When work at the school was completed, the students, teachers, and Marines all got together for an impromptu celebration, which included members of the Marine Corps Band that I believe were in attendance for a ceremony that included the Ambassador the following day. The band began to play, the children began to sing, and I pulled my phone from my pocket to record the video below.
Throughout my entire Marine Corps career and all the twenty-some odd nations I’ve visited, that brief moment in time, with locals and Marines dancing, singing and celebrating together, remains perhaps the most rewarding experience of my entire professional life.

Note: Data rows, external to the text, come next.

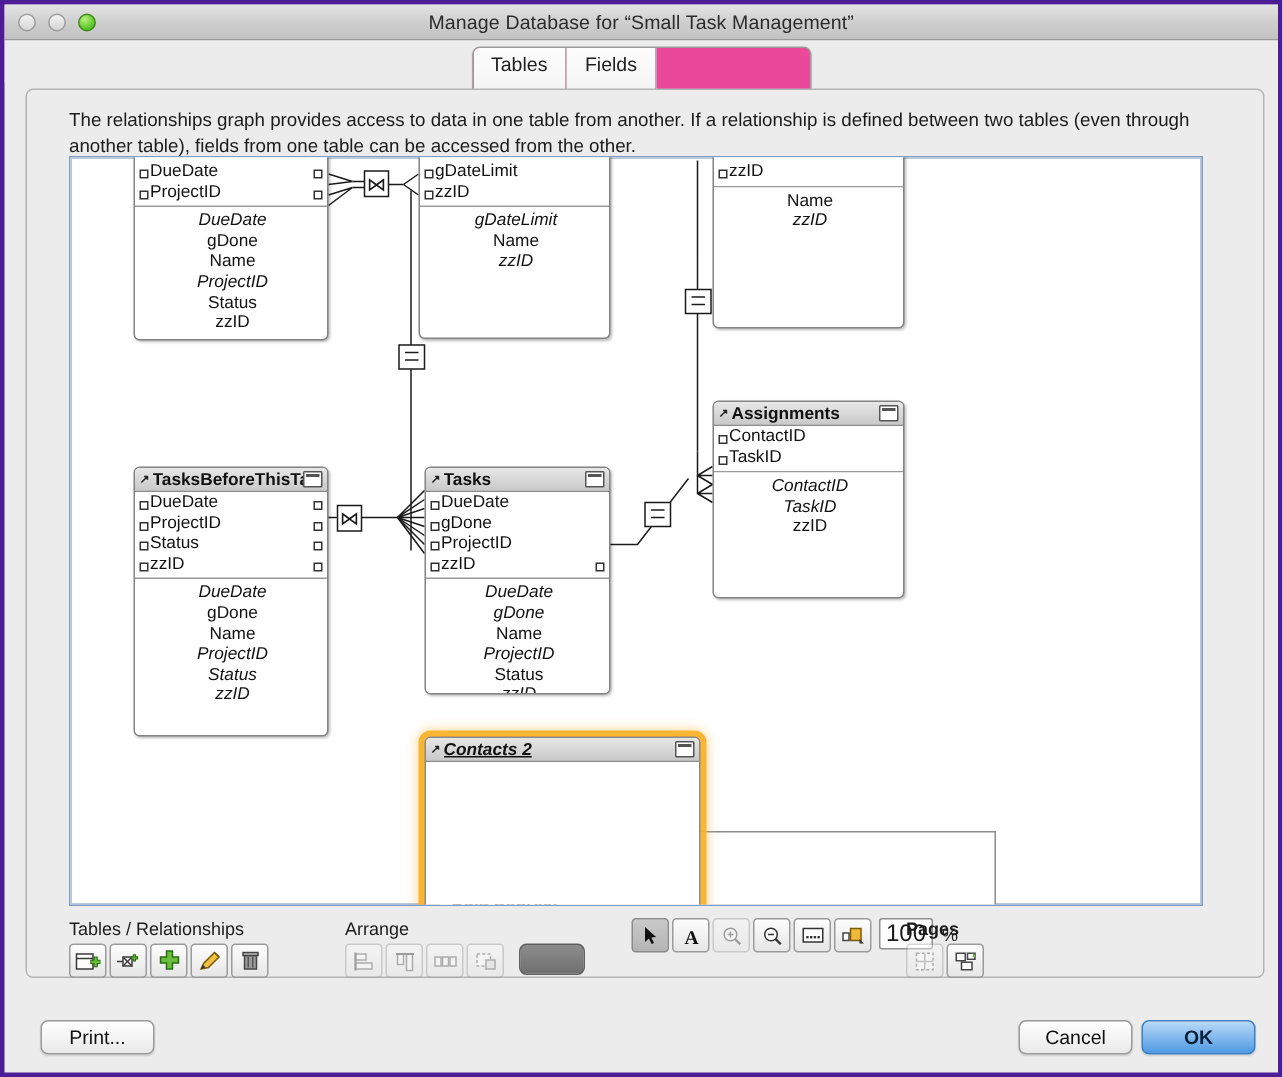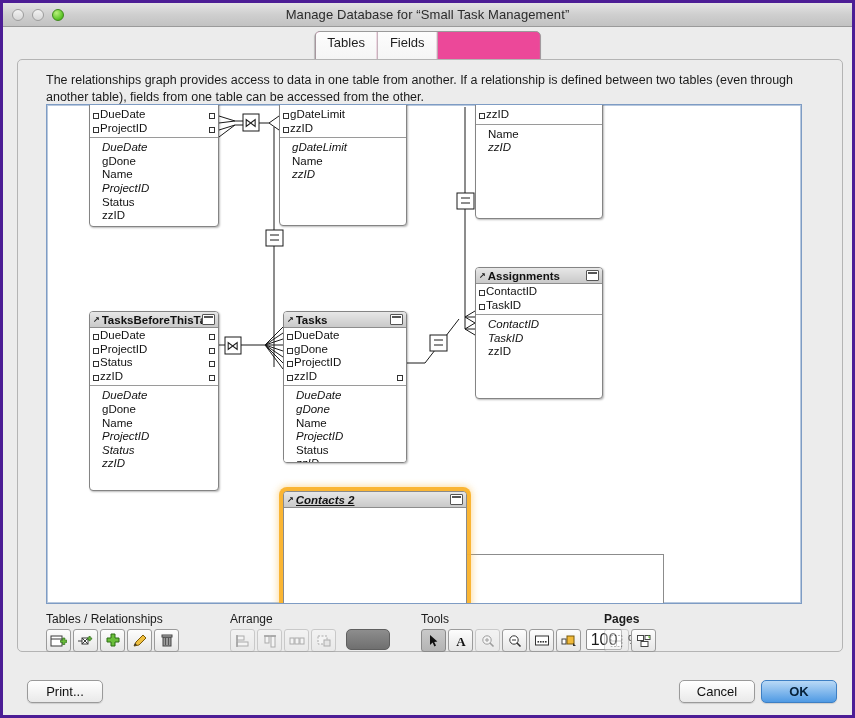--- a/index.html
+++ b/index.html
@@ -159,20 +159,21 @@
     background:#555;
   }
   .tbox-keys {
     background: #fff;
     border-bottom: 1px solid #9a9a9a;
     padding: 1px 0 2px 0;
   }
   .tbox-fields {
     background: #fff;
     padding: 3px 0 0 0;
+    text-align: center;
   }
   .frow {
     position: relative;
     font-size: 11.5px;
     line-height: 13.6px;
     color: #111;
     padding-left: 10px;
     padding-right: 10px;
     white-space: nowrap;
   }
@@ -567,21 +568,20 @@
       </div>
 
       <div class="tgroup" style="left:300px;">
         <span class="glabel">&nbsp;</span>
         <div class="btnrow">
           <div class="ibtn wide"></div>
         </div>
       </div>
 
       <div class="tgroup" style="left:375px;">
-        <span class="glabel">Tools</span>
         <div class="btnrow">
           <div class="ibtn pressed">
             <svg width="12" height="14" viewBox="0 0 12 14">
               <path d="M2 1 L2 11 L4.6 8.6 L6.4 12.4 L8 11.6 L6.2 8 L9.4 7.6 z" fill="#111"></path>
             </svg>
           </div>
           <div class="ibtn">
             <svg width="14" height="14" viewBox="0 0 14 14">
               <text x="7" y="12" font-size="13" font-weight="bold" text-anchor="middle" fill="#111" font-family="Liberation Serif, serif">A</text>
             </svg>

The Marine Corps is about winning wars, without question, but sometimes people forget that the easiest way to win a fight, is to prevent it from happening in the first place. That’s what I believe we were working to do there on that hot, dry afternoon in the Moamba District. We were connecting with the next generation of leaders, of warriors in Mozambique… and I pray that in their time, they remember this awkward Irish Marine from Boston and know they have a friend in the United States.
I hope those kids found their ways to the right causes and the right fights. I hope that, thanks in some small part to our effort, the gap between America and Mozambique closed a bit in their minds.
Because if you ask me, that’s what Marines do. They fight to make the world better, even when they aren’t fighting at all.